┌────────

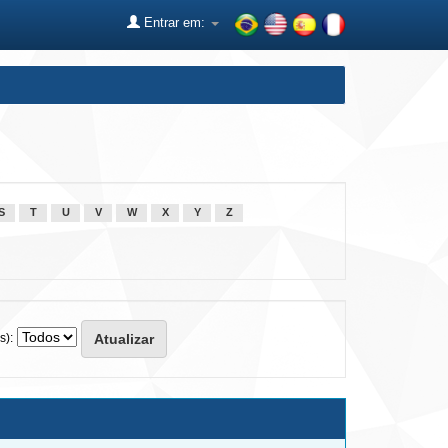
Entrar em:
S
T
U
V
W
X
Y
Z
s):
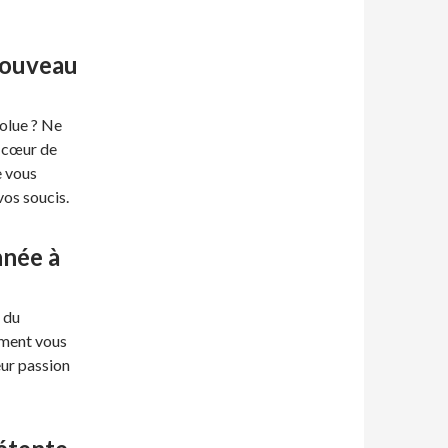
nouveau
olue ? Ne
u cœur de
e vous
vos soucis.
nnée à
 du
mment vous
eur passion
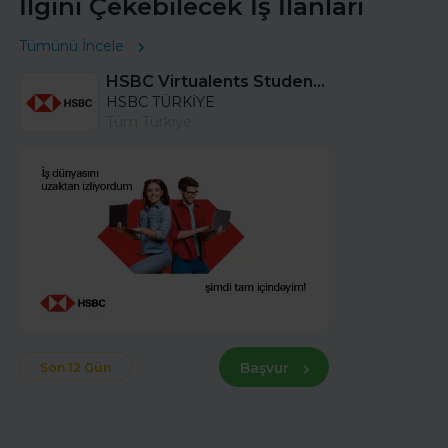
İlgini Çekebilecek İş İlanları
Tümünü İncele
HSBC Virtualents Student Program bu sene de devam ediyor!
HSBC TÜRKİYE
Tüm Türkiye
Başvur
Son 12 Gün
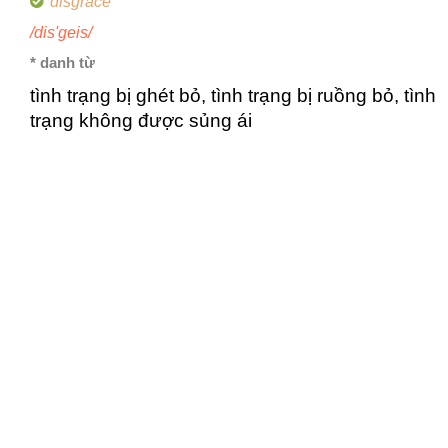
disgrace
/dis'geis/
* danh từ
tình trạng bị ghét bỏ, tình trạng bị ruồng bỏ, tình
trạng không được sủng ái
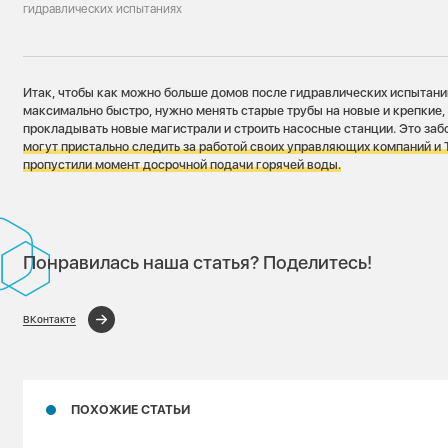
гидравлических испытаниях
Итак, чтобы как можно больше домов после гидравлических испытани
максимально быстро, нужно менять старые трубы на новые и крепкие, 
прокладывать новые магистрали и строить насосные станции. Это заб
могут пристально следить за работой своих управляющих компаний и 
пропустили момент досрочной подачи горячей воды.
Понравилась наша статья? Поделитесь!
ВКонтакте
ПОХОЖИЕ СТАТЬИ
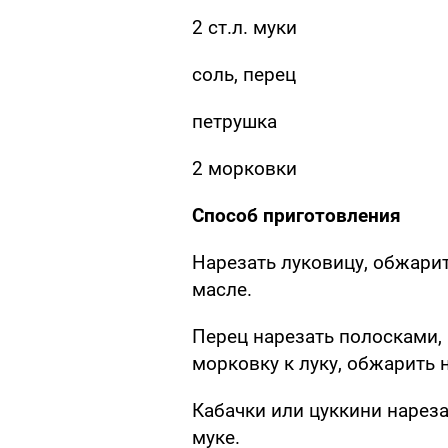
2 ст.л. муки
соль, перец
петрушка
2 морковки
Способ приготовления
Нарезать луковицу, обжари
масле.
Перец нарезать полосками, 
морковку к луку, обжарить 
Кабачки или цуккини нарез
муке.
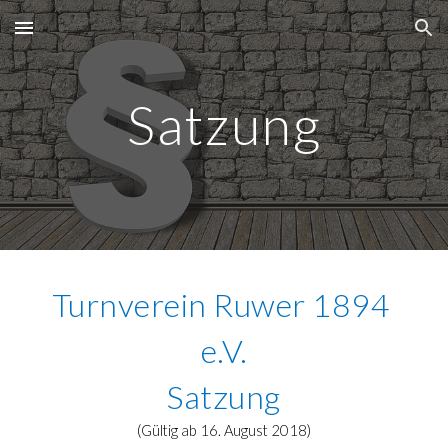
Skip to main content
Skip to navigation
Satzung
Turnverein Ruwer 1894 
e.V.
Satzung
(Gültig ab 16. August 2018)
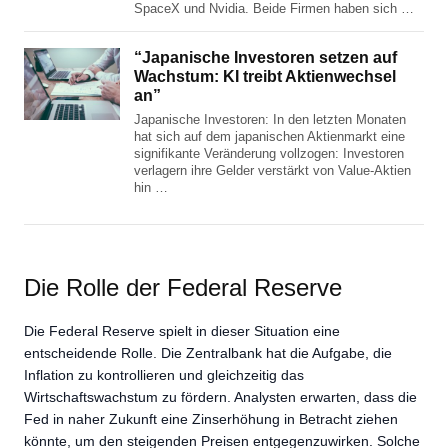
SpaceX und Nvidia. Beide Firmen haben sich …
“Japanische Investoren setzen auf
Wachstum: KI treibt Aktienwechsel
an”
Japanische Investoren: In den letzten Monaten
hat sich auf dem japanischen Aktienmarkt eine
signifikante Veränderung vollzogen: Investoren
verlagern ihre Gelder verstärkt von Value-Aktien
hin …
Die Rolle der Federal Reserve
Die Federal Reserve spielt in dieser Situation eine
entscheidende Rolle. Die Zentralbank hat die Aufgabe, die
Inflation zu kontrollieren und gleichzeitig das
Wirtschaftswachstum zu fördern. Analysten erwarten, dass die
Fed in naher Zukunft eine Zinserhöhung in Betracht ziehen
könnte, um den steigenden Preisen entgegenzuwirken. Solche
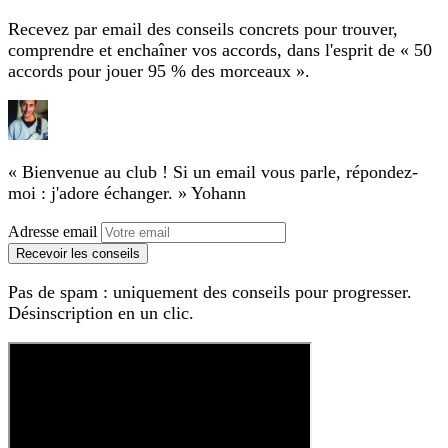
Recevez par email des conseils concrets pour trouver,
comprendre et enchaîner vos accords, dans l'esprit de « 50
accords pour jouer 95 % des morceaux ».
« Bienvenue au club ! Si un email vous parle, répondez-
moi : j'adore échanger. »
Yohann
Adresse email
Recevoir les conseils
Pas de spam : uniquement des conseils pour progresser.
Désinscription en un clic.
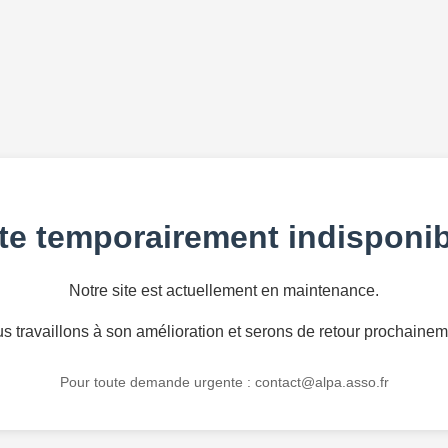
te temporairement indisponib
Notre site est actuellement en maintenance.
s travaillons à son amélioration et serons de retour prochainem
Pour toute demande urgente :
contact@alpa.asso.fr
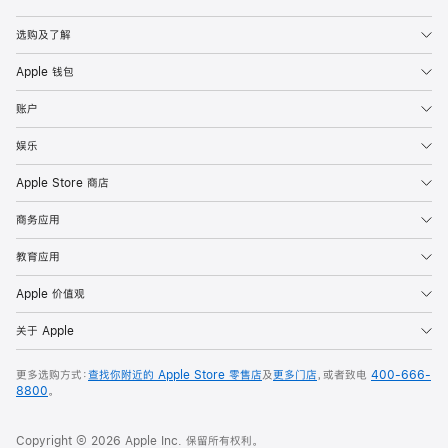
Apple
选购及了解
Apple 钱包
账户
娱乐
Apple Store 商店
商务应用
教育应用
Apple 价值观
关于 Apple
更多选购方式：
查找你附近的 Apple Store 零售店
及
更多门店
，或者致电
400-666-
8800
。
Copyright © 2026 Apple Inc. 保留所有权利。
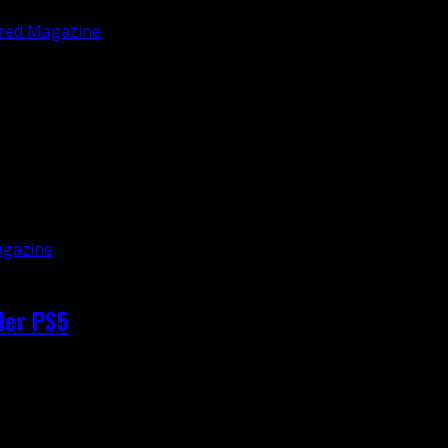
 wieder auf Kurs, nachdem es mit dem fünften und vor allem 
der PS5
neuer State of Play-Trailer soll die Vorfreude noch weiter 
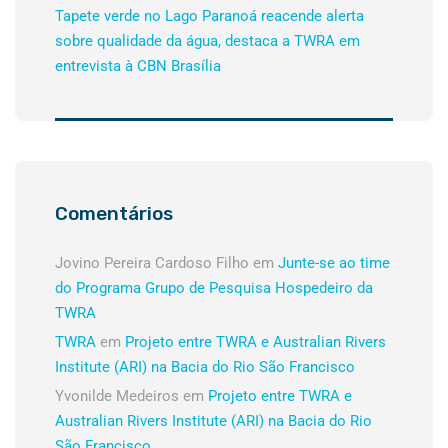
Tapete verde no Lago Paranoá reacende alerta
sobre qualidade da água, destaca a TWRA em
entrevista à CBN Brasília
Comentários
Jovino Pereira Cardoso Filho
em
Junte-se ao time
do Programa Grupo de Pesquisa Hospedeiro da
TWRA
TWRA
em
Projeto entre TWRA e Australian Rivers
Institute (ARI) na Bacia do Rio São Francisco
Yvonilde Medeiros
em
Projeto entre TWRA e
Australian Rivers Institute (ARI) na Bacia do Rio
São Francisco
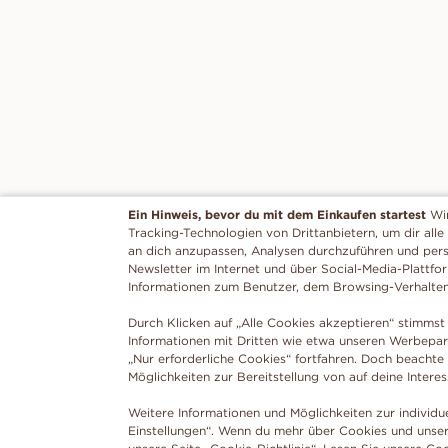
Ein Hinweis, bevor du mit dem Einkaufen startest
Wi
Tracking-Technologien von Drittanbietern, um dir alle
an dich anzupassen, Analysen durchzuführen und per
Newsletter im Internet und über Social-Media-Plattfo
Informationen zum Benutzer, dem Browsing-Verhalte
Durch Klicken auf „Alle Cookies akzeptieren“ stimmst 
Informationen mit Dritten wie etwa unseren Werbepar
„Nur erforderliche Cookies“ fortfahren. Doch beachte
Möglichkeiten zur Bereitstellung von auf deine Intere
Weitere Informationen und Möglichkeiten zur individu
Einstellungen“. Wenn du mehr über Cookies und unser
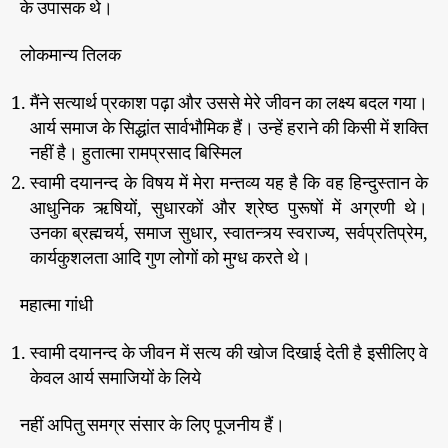
के उपासक थे।
वं
क
लोकमान्य तिलक
थ
न
मैंने सत्यार्थ प्रकाश पढ़ा और उससे मेरे जीवन का लक्ष्य बदल गया।
आर्य समाज के सिद्धांत सार्वभौमिक हैं। उन्हें हराने की किसी में शक्ति
नहीं है। हुतात्मा रामप्रसाद बिस्मिल
स्वामी दयानन्द के विषय में मेरा मन्तव्य यह है कि वह हिन्दुस्तान के
आधुनिक ऋषियों, सुधारकों और श्रेष्ठ पुरूषों में अग्रणी थे।
उनका ब्रह्मचर्य, समाज सुधार, स्वातन्त्र्य स्वराज्य, सर्वप्रतिप्रेम,
कार्यकुशलता आदि गुण लोगों को मुग्ध करते थे।
महात्मा गांधी
स्वामी दयानन्द के जीवन में सत्य की खोज दिखाई देती है इसीलिए वे
केवल आर्य समाजियों के लिये
नहीं अपितु समग्र संसार के लिए पूजनीय हैं।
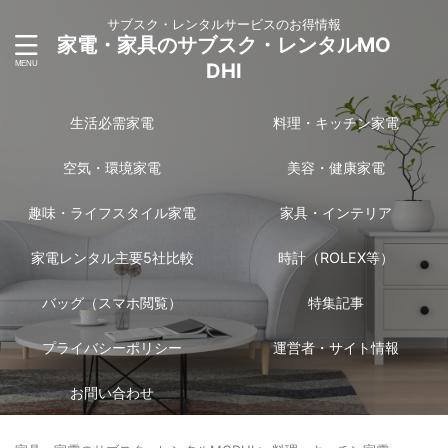
サブスク・レンタルサービスのお得情報
家電・家具のサブスク・レンタルMO
DHI
生活必需家電
料理・キッチン家電
空気・環境家電
美容・健康家電
趣味・ライフスタイル家電
家具・インテリア
家電レンタル主要5社比較
時計（ROLEX等）
バッグ（スマホ閲覧）
特集記事
プライバシーポリシー
運営者・サイト情報
お問い合わせ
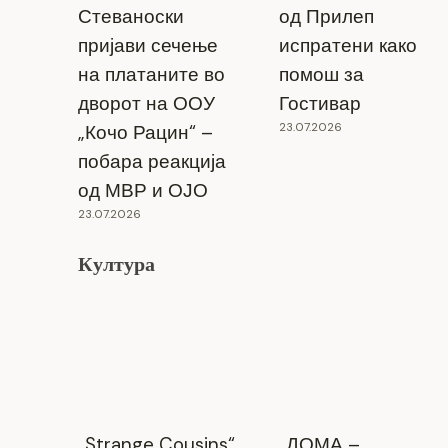
Стеваноски
од Прилеп
пријави сечење
испратени како
на платаните во
помош за
дворот на ООУ
Гостивар
23.07.2026
„Кочо Рацин“ –
побара реакција
од МВР и ОЈО
23.07.2026
Култура
„Strange Cousins“
„ДОМА –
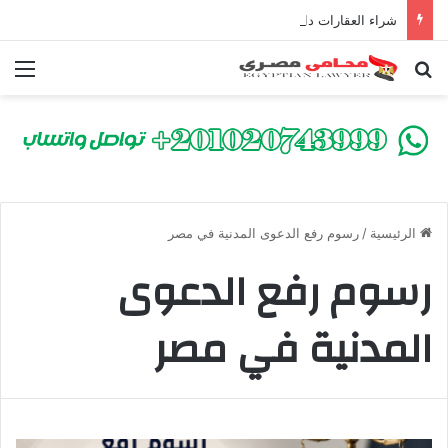
شراء العقارات داخل الكومباوندات تحت الإنشاء | أهم البنود التي تحمي المشتري في القانون المصري
بحث عن
الق
الرئيسية
/
رسوم رفع الدعوى المدنية في مصر
رسوم رفع الدعوى
المدنية في مصر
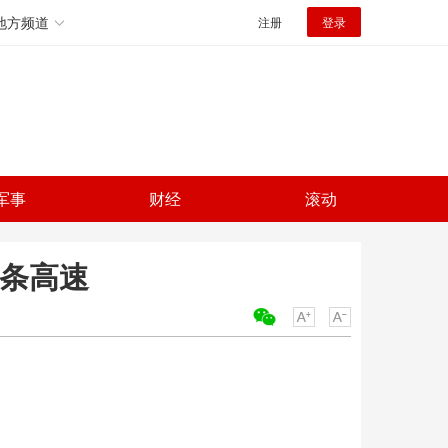
地方频道
注册
登录
军事
财经
滚动
2条高速
关键词：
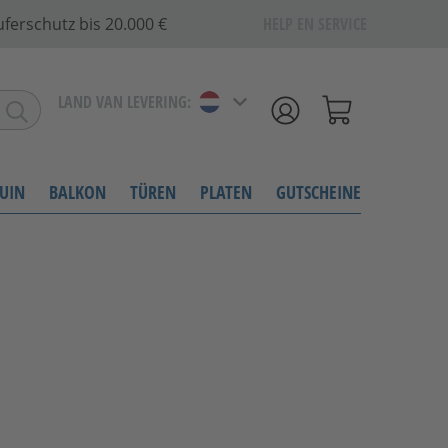
ferschutz bis 20.000 €
HELP EN SERVICE
LAND VAN LEVERING:
UIN
BALKON
TÜREN
PLATEN
GUTSCHEINE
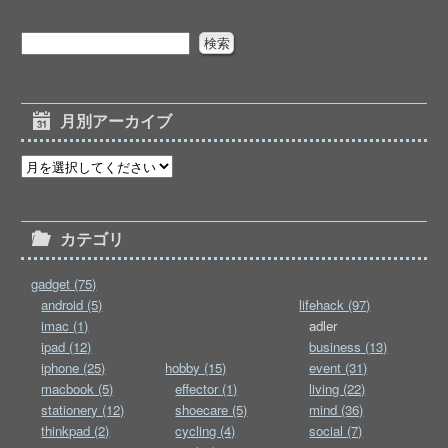
月別アーカイブ
カテゴリ
gadget (75)
android (5)
lifehack (97)
imac (1)
adler
ipad (12)
business (13)
iphone (25)
hobby (15)
event (31)
macbook (5)
effector (1)
living (22)
stationery (12)
shoecare (5)
mind (36)
thinkpad (2)
cycling (4)
social (7)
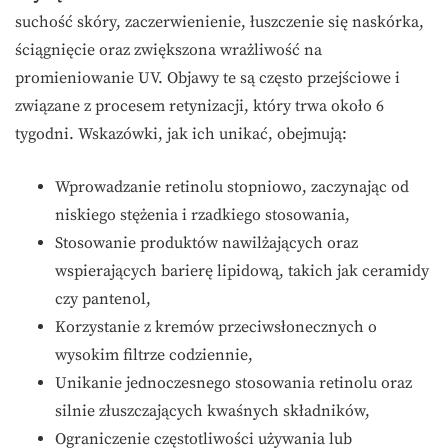
suchość skóry, zaczerwienienie, łuszczenie się naskórka,
ściągnięcie oraz zwiększona wrażliwość na
promieniowanie UV. Objawy te są często przejściowe i
związane z procesem retynizacji, który trwa około 6
tygodni. Wskazówki, jak ich unikać, obejmują:
Wprowadzanie retinolu stopniowo, zaczynając od
niskiego stężenia i rzadkiego stosowania,
Stosowanie produktów nawilżających oraz
wspierających barierę lipidową, takich jak ceramidy
czy pantenol,
Korzystanie z kremów przeciwsłonecznych o
wysokim filtrze codziennie,
Unikanie jednoczesnego stosowania retinolu oraz
silnie złuszczających kwaśnych składników,
Ograniczenie częstotliwości używania lub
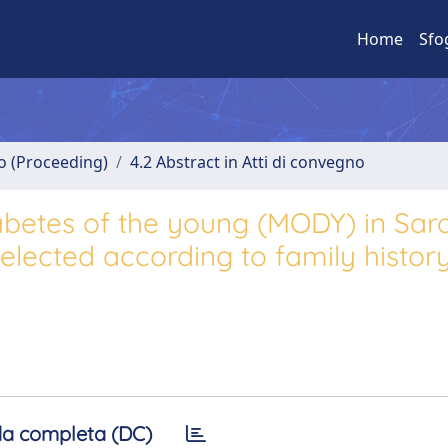
Home
Sfo
no (Proceeding)
4.2 Abstract in Atti di convegno
abetes of the young (MODY) in Sar
lected according to family history
a completa (DC)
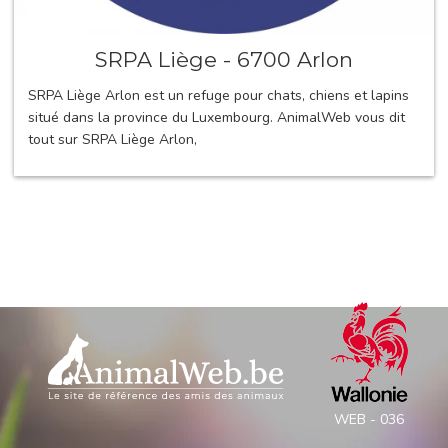
SRPA Liège - 6700 Arlon
SRPA Liège Arlon est un refuge pour chats, chiens et lapins
situé dans la province du Luxembourg. AnimalWeb vous dit
tout sur SRPA Liège Arlon,
WEB - 036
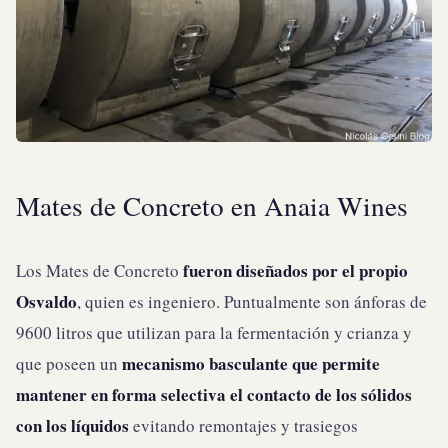
Mates de Concreto en Anaia Wines
fueron diseñados por el propio
Los Mates de Concreto
Osvaldo
, quien es ingeniero. Puntualmente son ánforas de
9600 litros que utilizan para la fermentación y crianza y
mecanismo basculante que permite
que poseen un
mantener en forma selectiva el contacto de los sólidos
con los líquidos
evitando remontajes y trasiegos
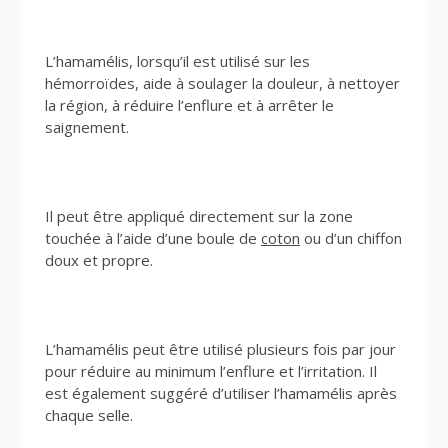
L’hamamélis, lorsqu’il est utilisé sur les
hémorroïdes, aide à soulager la douleur, à nettoyer
la région, à réduire l’enflure et à arrêter le
saignement.
Il peut être appliqué directement sur la zone
touchée à l’aide d’une boule de
coton
ou d’un chiffon
doux et propre.
L’hamamélis peut être utilisé plusieurs fois par jour
pour réduire au minimum l’enflure et l’irritation. Il
est également suggéré d’utiliser l’hamamélis après
chaque selle.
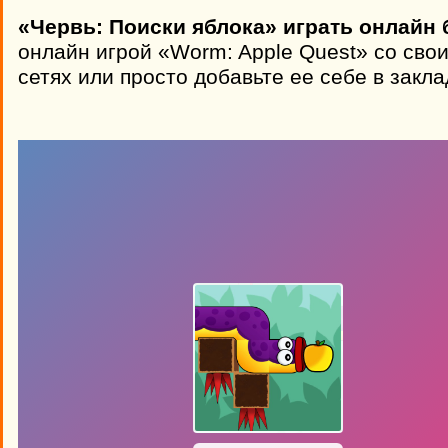
«Червь: Поиски яблока» играть онлайн 
онлайн игрой «Worm: Apple Quest» со сво
сетях или просто добавьте ее себе в закла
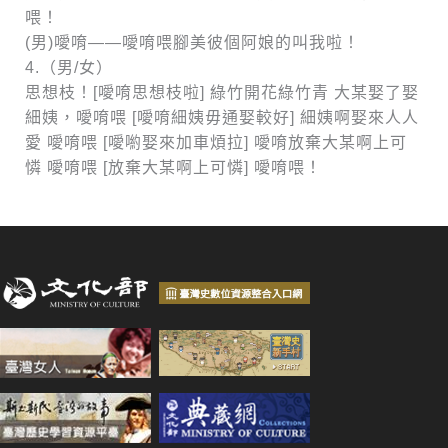
喂！
(男)噯唷——噯唷喂腳美彼個阿娘的叫我啦！
4.（男/女）
思想枝！[噯唷思想枝啦] 綠竹開花綠竹青 大某娶了娶
細姨，噯唷喂 [噯唷細姨毋通娶較好] 細姨啊娶來人人
愛 噯唷喂 [噯喲娶來加車煩拉] 噯唷放棄大某啊上可
憐 噯唷喂 [放棄大某啊上可憐] 噯唷喂！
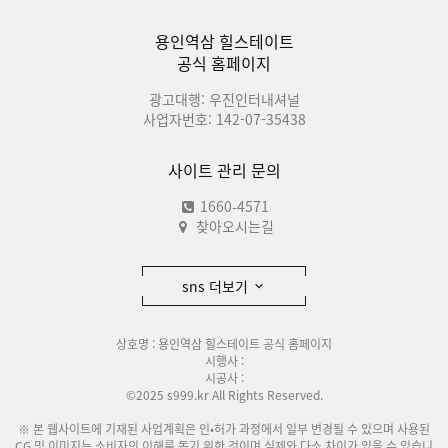
용인역삼 힐스테이트
공식 홈페이지
광고대행: 우진인터내셔널
사업자번호: 142-07-35438
사이트 관리 문의
1660-4571
찾아오시는길
sns 더보기
상호명 : 용인역삼 힐스테이트 공식 홈페이지
시행사 :
시공사 :
©2025 s999.kr All Rights Reserved.
※ 본 웹사이트에 기재된 사업계획은 인•허가 과정에서 일부 변경될 수 있으며 사용된
CG 및 이미지는 소비자의 이해를 돕기 위한 것이며 실제와 다소 차이가 있을 수 있습니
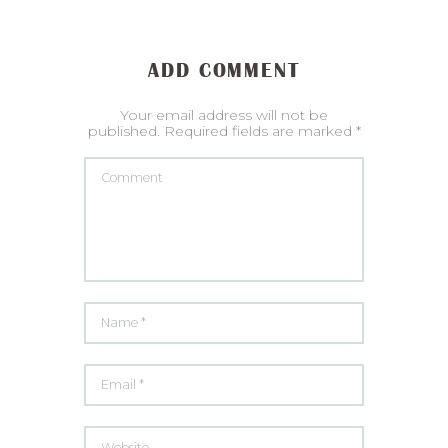
ADD COMMENT
Your email address will not be
published. Required fields are marked *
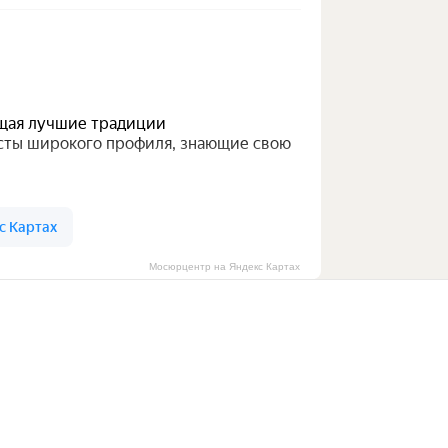
Мосюрцентр на Яндекс Картах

└────────

__Your task__.
Could you transcribe exactly the lines from the start of the records through the line containing "SpaceX und Nvidia. Beide Firmen haben sich …", both ends included, leaving the pictures out?

__Output of the exercise__.
Entrar em:
S
T
U
V
W
X
Y
Z
s):
nouveau
olue ? Ne
u cœur de
e vous
vos soucis.
nnée à
 du
mment vous
eur passion
İlgini Çekebilecek İş İlanları
Tümünü İncele
HSBC Virtualents Student Program bu sene de devam ediyor!
HSBC TÜRKİYE
Tüm Türkiye
Başvur
Son 12 Gün
disgrace
/dis'geis/
* danh từ
tình trạng bị ghét bỏ, tình trạng bị ruồng bỏ, tình
trạng không được sủng ái
гидравлических испытаниях
Итак, чтобы как можно больше домов после гидравлических испытани
максимально быстро, нужно менять старые трубы на новые и крепкие, 
прокладывать новые магистрали и строить насосные станции. Это заб
могут пристально следить за работой своих управляющих компаний и 
пропустили момент досрочной подачи горячей воды.
Понравилась наша статья? Поделитесь!
ВКонтакте
ПОХОЖИЕ СТАТЬИ
2 ст.л. муки
соль, перец
петрушка
2 морковки
Способ приготовления
Нарезать луковицу, обжари
масле.
Перец нарезать полосками, 
морковку к луку, обжарить 
Кабачки или цуккини нарез
муке.
Skip to main content
Skip to navigation
Satzung
Turnverein Ruwer 1894 
e.V.
Satzung
(Gültig ab 16. August 2018)
SpaceX und Nvidia. Beide Firmen haben sich …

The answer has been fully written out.